FOLLICULOTROPE MYCOSIS FUNGOIDES - COUPE II inhoudsopgave home
  
Bron: Kevin Kwee / Afdeling pathologie MUMC
  
PA-beschrijving: zakboek
  
Coupe I
De epidermis is hyperplastisch en bestaat uit een meerlagig, orthokeratotisch verhoornend plaveiselcelepitheel met een behouden maturatie. Er is spongiose en focaal is er parakeratose aan het oppervlak. Verder liggen er meerdere gedilateerde haarfollikels met folliculaire plugging. Rondom deze haarfollikels is er een dens lymfocytair infiltraat dat diffuus overgrijpt op het epitheel. Ter hoogte geen basale vacuolisatie evenmin dyskeratose.. Er wordt ook diepe perivasculaire uitbreiding van het infiltraat gezien. Plaatselijk ligt het infiltraat ook rondom eccriene klieren. Het infiltraat bestaat uit voornamelijk onregelmatige lymfocyten met af en toe onregelmatige celkernen. Af en toe worden er blasten gezien. Focaal in nivo 2 worden er meerkernige reuscelen in het infiltraat aangetroffen. Het infiltraat toont positiviteit voor CD 3, CD 2 en CD 5. CD 4 lijkt ook positief (met name in de haarfollikel), echter moeilijk beoordeelbaar door aankleuring van intra-epidermale Langerhanscellen (beter te zien in de CD 1a). CD 8 is laat een enkele positieve cel zien. De cytotoxische marker TIA-1 toont een toegenomen expressie. Granzyme B is niet toegenomen in expressie. PD1 toont een verhoogd positieve expressie. CD 30 is positief in eerder beschreven blastaire cellen. Mib-1 toont geen toegenomen expressie.

Coupe II
In dit biopt geen aanwezigheid van haarfollikels.
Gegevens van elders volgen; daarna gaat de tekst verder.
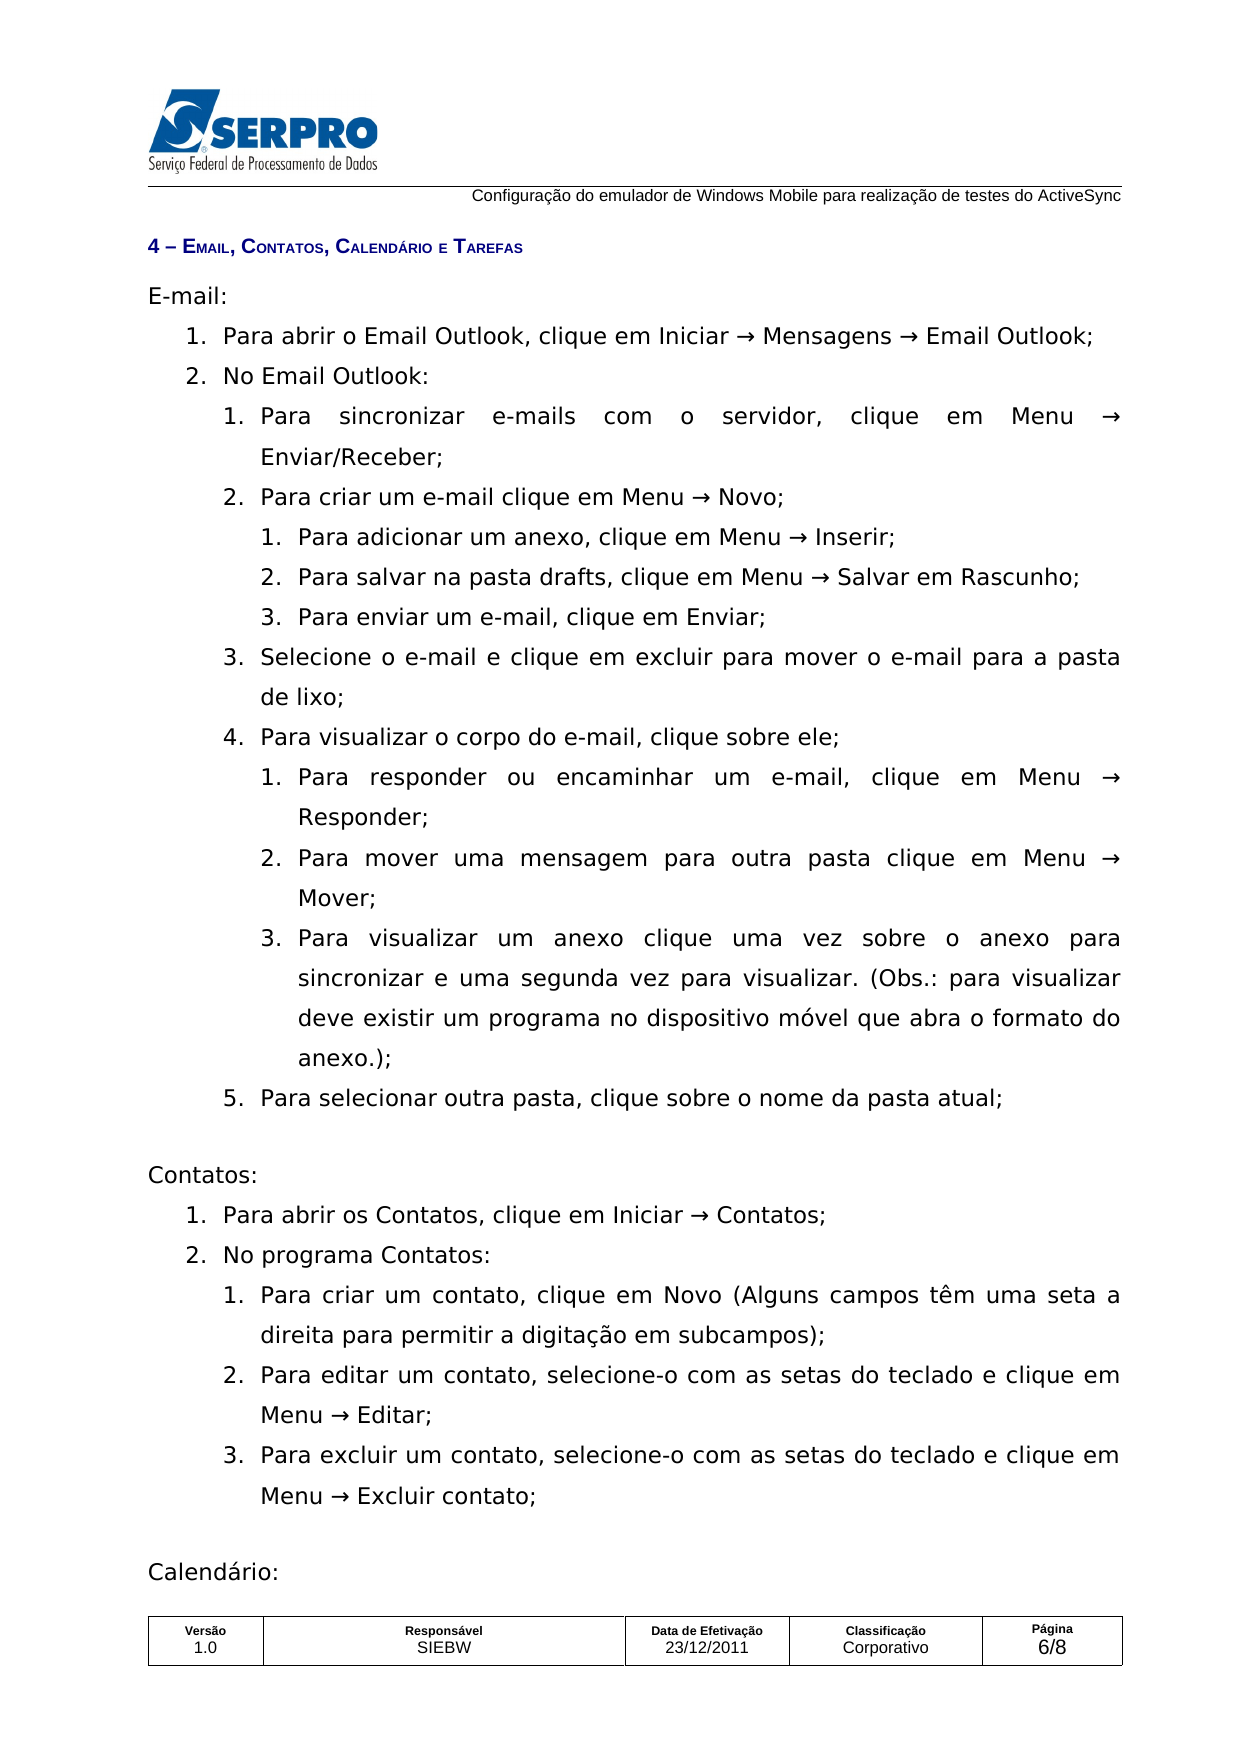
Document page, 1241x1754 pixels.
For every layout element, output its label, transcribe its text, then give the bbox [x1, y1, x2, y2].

list Para sincronizar e-mails com o servidor, clique em Menu → Enviar/Receber; [223, 403, 1122, 470]
list Para visualizar o corpo do e-mail, clique sobre ele; [223, 724, 1122, 751]
list Para excluir um contato, selecione-o com as setas do teclado e clique em Menu → Excluir contato; [223, 1443, 1122, 1509]
list Para editar um contato, selecione-o com as setas do teclado e clique em Menu → Editar; [223, 1362, 1122, 1429]
list Para enviar um e-mail, clique em Enviar; [260, 604, 1122, 631]
list Para mover uma mensagem para outra pasta clique em Menu → Mover; [260, 845, 1122, 912]
list Para abrir os Contatos, clique em Iniciar → Contatos; [185, 1202, 1122, 1229]
list Selecione o e-mail e clique em excluir para mover o e-mail para a pasta de lixo; [223, 644, 1122, 711]
list No programa Contatos: [185, 1242, 1122, 1269]
text Calendário: [148, 1559, 1122, 1586]
text E-mail: [148, 283, 1122, 310]
list Para salvar na pasta drafts, clique em Menu → Salvar em Rascunho; [260, 564, 1122, 591]
list Para adicionar um anexo, clique em Menu → Inserir; [260, 524, 1122, 551]
picture [147, 88, 378, 174]
list No Email Outlook: [185, 363, 1122, 390]
text Contatos: [148, 1162, 1122, 1189]
list Para visualizar um anexo clique uma vez sobre o anexo para sincronizar e uma segunda vez para visualizar. (Obs.: para visualizar deve existir um programa no dispositivo móvel que abra o formato do anexo.); [260, 925, 1122, 1072]
subtitle 4 – Email, Contatos, Calendário e Tarefas [148, 235, 1122, 258]
list Para responder ou encaminhar um e-mail, clique em Menu → Responder; [260, 764, 1122, 831]
list Para criar um contato, clique em Novo (Alguns campos têm uma seta a direita para permitir a digitação em subcampos); [223, 1282, 1122, 1349]
list Para abrir o Email Outlook, clique em Iniciar → Mensagens → Email Outlook; [185, 323, 1122, 350]
list Para selecionar outra pasta, clique sobre o nome da pasta atual; [223, 1085, 1122, 1112]
list Para criar um e-mail clique em Menu → Novo; [223, 484, 1122, 511]
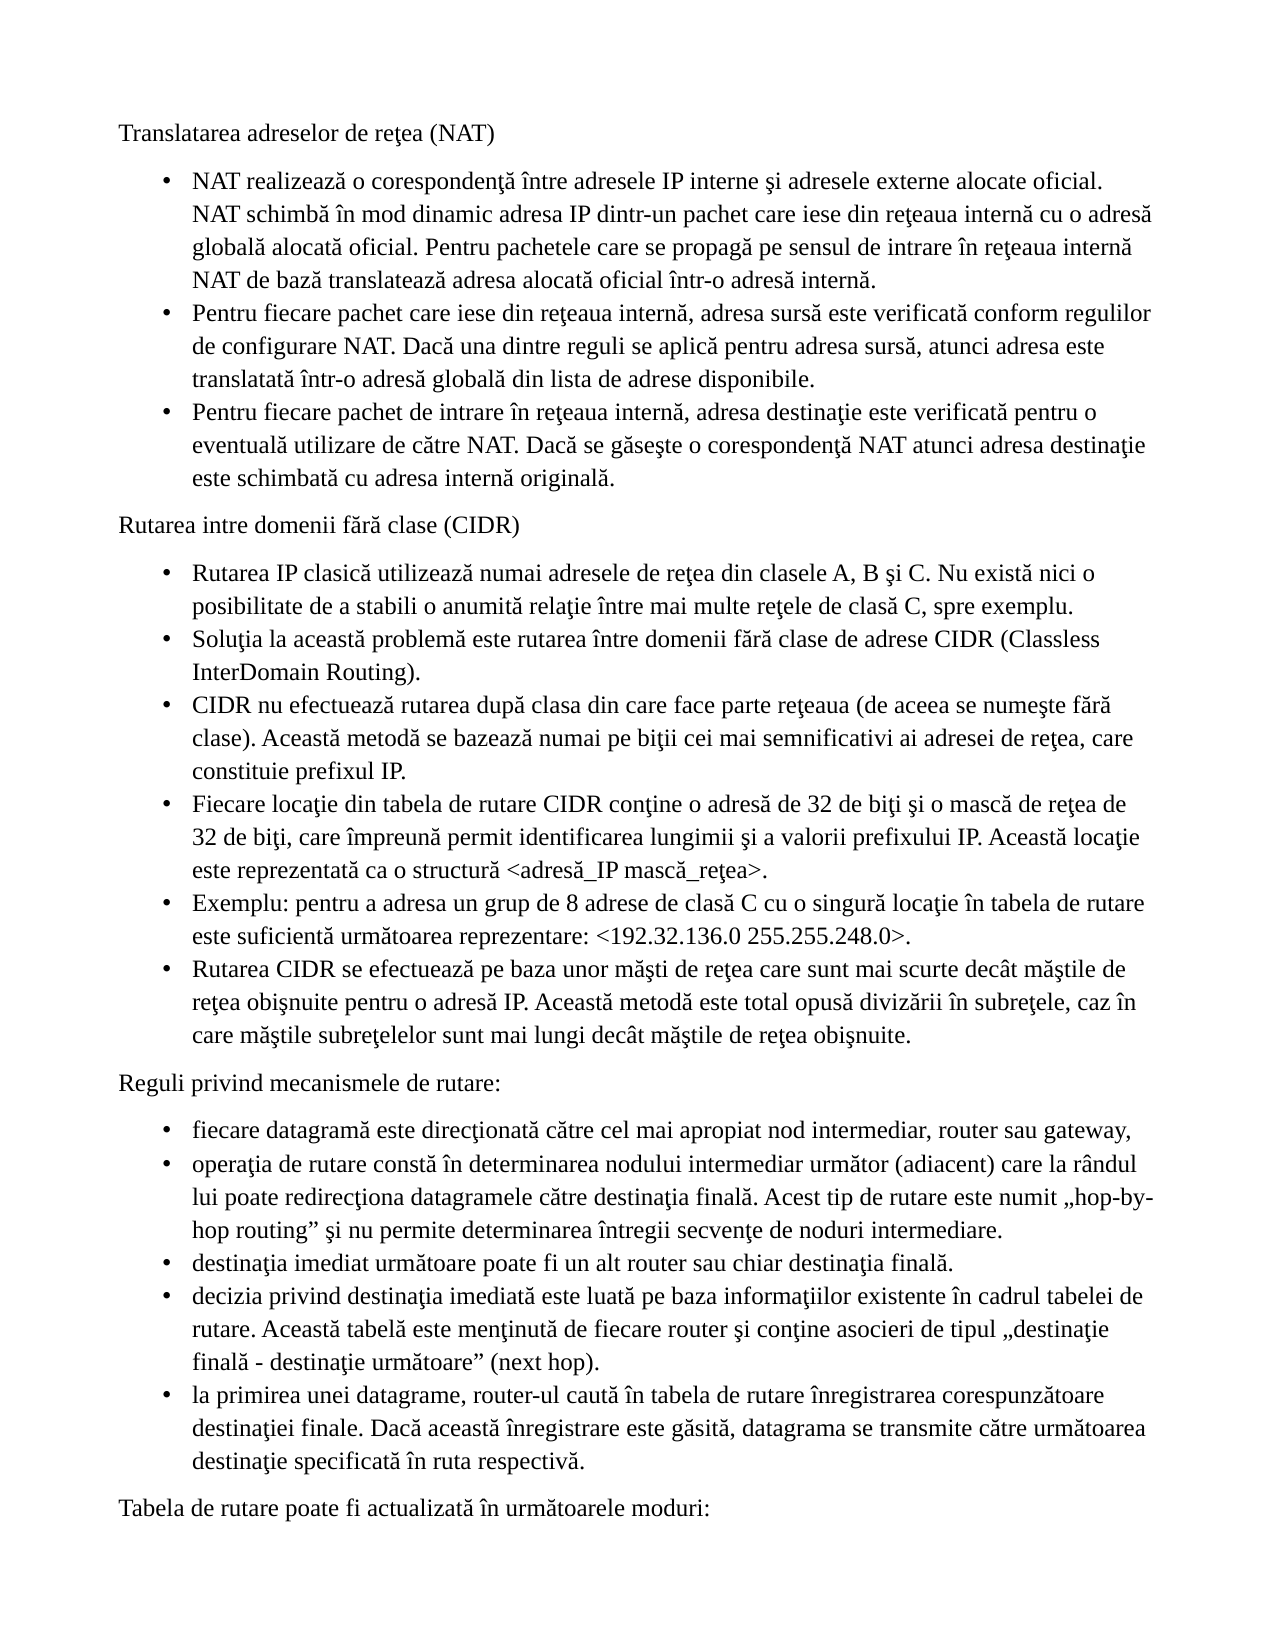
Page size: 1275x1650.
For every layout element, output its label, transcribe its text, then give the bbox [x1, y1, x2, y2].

text Translatarea adreselor de reţea (NAT) [118, 118, 1157, 147]
list fiecare datagramă este direcţionată către cel mai apropiat nod intermediar, router sau gateway, [162, 1116, 1157, 1144]
list la primirea unei datagrame, router-ul caută în tabela de rutare înregistrarea corespunzătoare destinaţiei finale. Dacă această înregistrare este găsită, datagrama se transmite către următoarea destinaţie specificată în ruta respectivă. [162, 1380, 1157, 1474]
list operaţia de rutare constă în determinarea nodului intermediar următor (adiacent) care la rândul lui poate redirecţiona datagramele către destinaţia finală. Acest tip de rutare este numit „hop-by-hop routing” şi nu permite determinarea întregii secvenţe de noduri intermediare. [162, 1149, 1157, 1243]
text Rutarea intre domenii fără clase (CIDR) [118, 511, 1157, 539]
list decizia privind destinaţia imediată este luată pe baza informaţiilor existente în cadrul tabelei de rutare. Această tabelă este menţinută de fiecare router şi conţine asocieri de tipul „destinaţie finală - destinaţie următoare” (next hop). [162, 1281, 1157, 1376]
list destinaţia imediat următoare poate fi un alt router sau chiar destinaţia finală. [162, 1248, 1157, 1276]
list CIDR nu efectuează rutarea după clasa din care face parte reţeaua (de aceea se numeşte fără clase). Această metodă se bazează numai pe biţii cei mai semnificativi ai adresei de reţea, care constituie prefixul IP. [162, 690, 1157, 785]
text Tabela de rutare poate fi actualizată în următoarele moduri: [118, 1493, 1157, 1522]
list Pentru fiecare pachet de intrare în reţeaua internă, adresa destinaţie este verificată pentru o eventuală utilizare de către NAT. Dacă se găseşte o corespondenţă NAT atunci adresa destinaţie este schimbată cu adresa internă originală. [162, 397, 1157, 492]
text Reguli privind mecanismele de rutare: [118, 1068, 1157, 1097]
list Exemplu: pentru a adresa un grup de 8 adrese de clasă C cu o singură locaţie în tabela de rutare este suficientă următoarea reprezentare: <192.32.136.0 255.255.248.0>. [162, 888, 1157, 950]
list Rutarea CIDR se efectuează pe baza unor măşti de reţea care sunt mai scurte decât măştile de reţea obişnuite pentru o adresă IP. Această metodă este total opusă divizării în subreţele, caz în care măştile subreţelelor sunt mai lungi decât măştile de reţea obişnuite. [162, 954, 1157, 1049]
list NAT realizează o corespondenţă între adresele IP interne şi adresele externe alocate oficial. NAT schimbă în mod dinamic adresa IP dintr-un pachet care iese din reţeaua internă cu o adresă globală alocată oficial. Pentru pachetele care se propagă pe sensul de intrare în reţeaua internă NAT de bază translatează adresa alocată oficial într-o adresă internă. [162, 166, 1157, 293]
list Pentru fiecare pachet care iese din reţeaua internă, adresa sursă este verificată conform regulilor de configurare NAT. Dacă una dintre reguli se aplică pentru adresa sursă, atunci adresa este translatată într-o adresă globală din lista de adrese disponibile. [162, 298, 1157, 393]
list Rutarea IP clasică utilizează numai adresele de reţea din clasele A, B şi C. Nu există nici o posibilitate de a stabili o anumită relaţie între mai multe reţele de clasă C, spre exemplu. [162, 558, 1157, 620]
list Fiecare locaţie din tabela de rutare CIDR conţine o adresă de 32 de biţi şi o mască de reţea de 32 de biţi, care împreună permit identificarea lungimii şi a valorii prefixului IP. Această locaţie este reprezentată ca o structură <adresă_IP mască_reţea>. [162, 789, 1157, 884]
list Soluţia la această problemă este rutarea între domenii fără clase de adrese CIDR (Classless InterDomain Routing). [162, 624, 1157, 686]
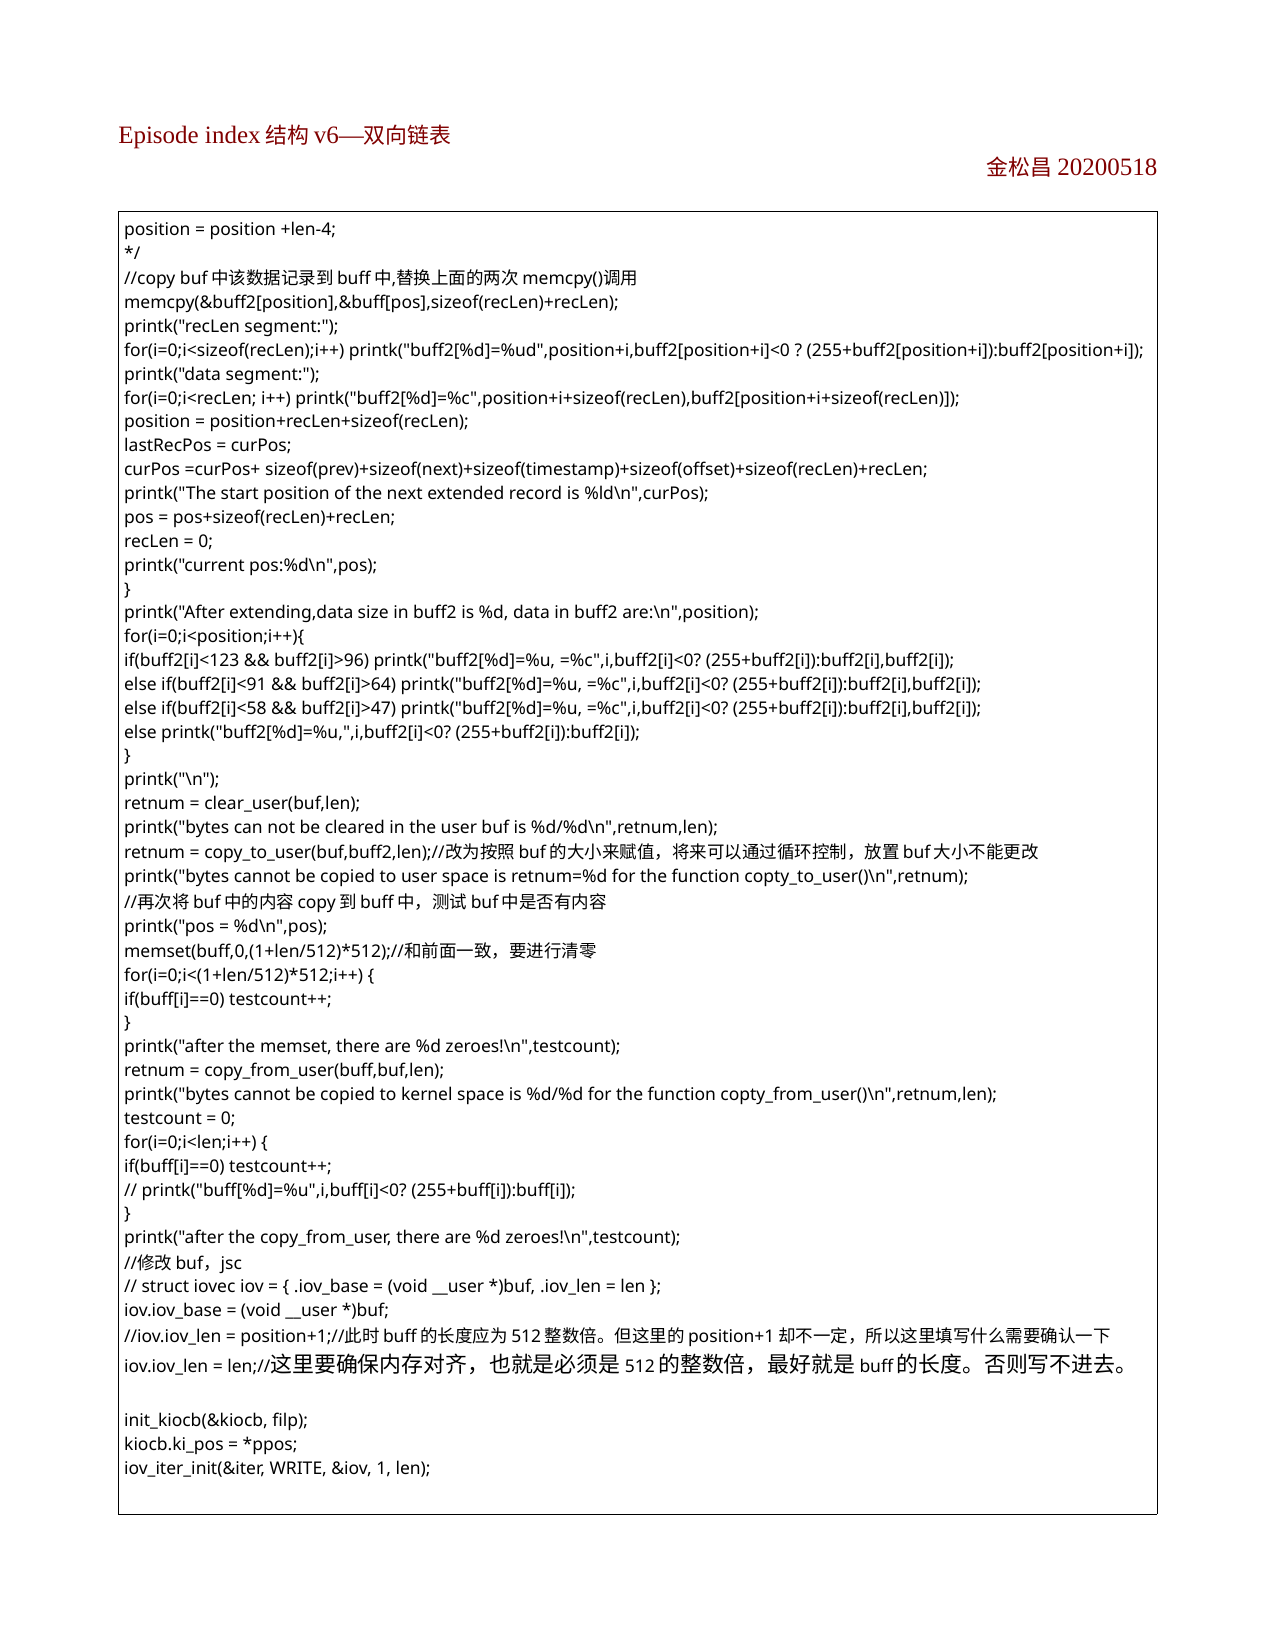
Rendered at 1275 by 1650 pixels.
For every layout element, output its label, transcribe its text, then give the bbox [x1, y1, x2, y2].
De epidermis is hyperplastisch en spongiotisch met focaal parakeratose aan het oppervlak. Er is sprake van exocytose van lymfocyten in de epidermis. In de dermis een diep reikend perivasculair infiltraat met eenzelfde aspect als bovenbeschreven. Aanvullende immunohistochemische toont eenzelfde fenotype als bovenbeschreven.

Het betreft huidbiopten waarin een opvallend perifolliculair infiltraat wordt gezien met ook oppervlakkige en diepe periadnexiele en perivasculaire uitbreiding. Geen kenmerken van een interfase dermatitis (geen basale vacuolisatie of dyskeratose). Voorts geen folliculaire mucinose. De aanvullende immunohistochemische kleuringen tonen geen evident verlies van T-cel markers in de intra-folliculaire lymfocyten. Architectureel en morfologisch is het beeld verdacht voor een folliculotrope mycosis fungoides, immunohistochemisch kon dit echter niet worden ondersteund. De casus werd besproken in de landelijke werkgroep cutane lymfomen. Conclusie: folliculotrope mycosis fungoides.